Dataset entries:
********

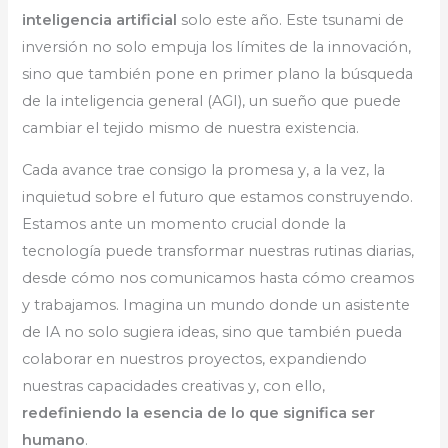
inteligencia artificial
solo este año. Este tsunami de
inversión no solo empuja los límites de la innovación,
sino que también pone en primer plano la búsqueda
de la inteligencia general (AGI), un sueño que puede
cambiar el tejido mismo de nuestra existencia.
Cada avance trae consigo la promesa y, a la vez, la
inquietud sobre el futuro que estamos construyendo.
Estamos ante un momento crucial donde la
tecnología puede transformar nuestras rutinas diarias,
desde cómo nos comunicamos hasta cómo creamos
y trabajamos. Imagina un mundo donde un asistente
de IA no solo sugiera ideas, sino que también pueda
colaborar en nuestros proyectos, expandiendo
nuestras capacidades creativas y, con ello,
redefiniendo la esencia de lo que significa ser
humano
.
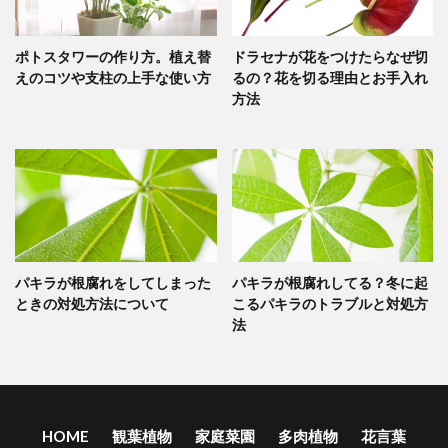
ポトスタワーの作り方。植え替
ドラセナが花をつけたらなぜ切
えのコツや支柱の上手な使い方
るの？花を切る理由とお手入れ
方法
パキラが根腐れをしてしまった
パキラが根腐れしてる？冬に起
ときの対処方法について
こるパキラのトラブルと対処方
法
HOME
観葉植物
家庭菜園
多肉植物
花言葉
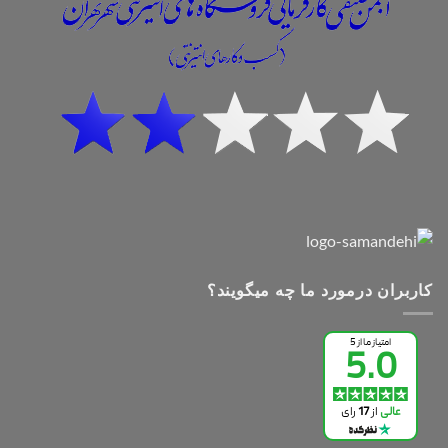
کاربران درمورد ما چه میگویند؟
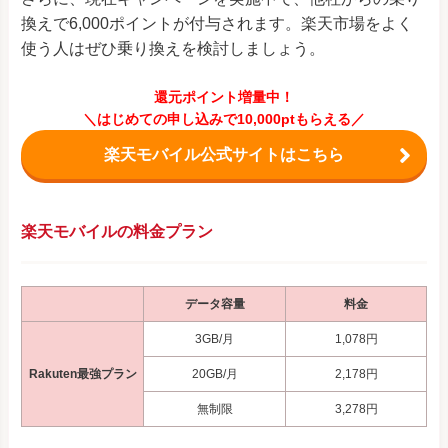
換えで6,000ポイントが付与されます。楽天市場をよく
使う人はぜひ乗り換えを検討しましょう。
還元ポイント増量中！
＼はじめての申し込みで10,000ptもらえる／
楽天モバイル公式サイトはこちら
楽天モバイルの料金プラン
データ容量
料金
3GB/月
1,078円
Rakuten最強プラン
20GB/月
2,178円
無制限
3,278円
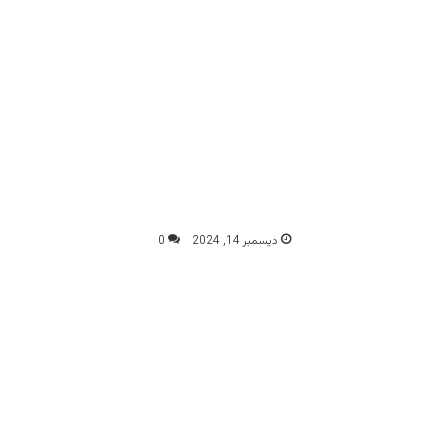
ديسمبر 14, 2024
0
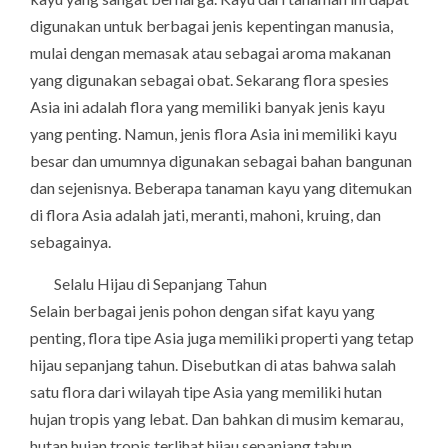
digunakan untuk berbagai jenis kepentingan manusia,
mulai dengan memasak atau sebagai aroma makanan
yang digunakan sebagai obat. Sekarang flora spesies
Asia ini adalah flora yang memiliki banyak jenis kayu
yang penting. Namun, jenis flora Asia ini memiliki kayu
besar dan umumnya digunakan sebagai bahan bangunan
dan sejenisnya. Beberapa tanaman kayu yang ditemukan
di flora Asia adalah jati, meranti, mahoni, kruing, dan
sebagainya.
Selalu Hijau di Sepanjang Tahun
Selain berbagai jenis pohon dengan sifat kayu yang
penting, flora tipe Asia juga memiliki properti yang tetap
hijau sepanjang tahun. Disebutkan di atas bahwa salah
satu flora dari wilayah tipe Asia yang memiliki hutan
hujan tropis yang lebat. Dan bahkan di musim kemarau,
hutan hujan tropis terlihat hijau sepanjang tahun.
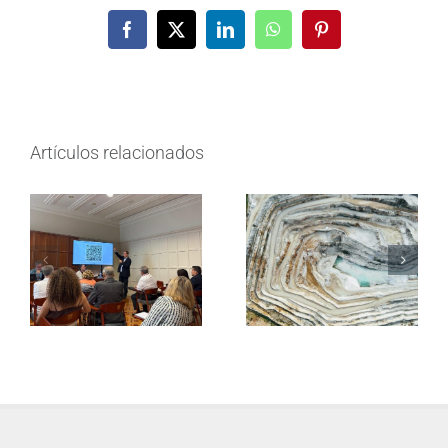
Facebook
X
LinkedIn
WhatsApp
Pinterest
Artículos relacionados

********

*WHAT THE TASK ASKS:* Edit the lines starting at the one that contains "ديسمبر 14, 2024" and ending with the last line, replacing "flora" with "vegetasi" and leaving everything else unchanged. Return only those lines, without the pictures.

*TASK OUTPUT:*
ديسمبر 14, 2024
0
digunakan untuk berbagai jenis kepentingan manusia,
mulai dengan memasak atau sebagai aroma makanan
yang digunakan sebagai obat. Sekarang vegetasi spesies
Asia ini adalah vegetasi yang memiliki banyak jenis kayu
yang penting. Namun, jenis vegetasi Asia ini memiliki kayu
besar dan umumnya digunakan sebagai bahan bangunan
dan sejenisnya. Beberapa tanaman kayu yang ditemukan
di vegetasi Asia adalah jati, meranti, mahoni, kruing, dan
sebagainya.
Selalu Hijau di Sepanjang Tahun
Selain berbagai jenis pohon dengan sifat kayu yang
penting, vegetasi tipe Asia juga memiliki properti yang tetap
hijau sepanjang tahun. Disebutkan di atas bahwa salah
satu vegetasi dari wilayah tipe Asia yang memiliki hutan
hujan tropis yang lebat. Dan bahkan di musim kemarau,
hutan hujan tropis terlihat hijau sepanjang tahun.
Facebook
X
LinkedIn
WhatsApp
Pinterest
Artículos relacionados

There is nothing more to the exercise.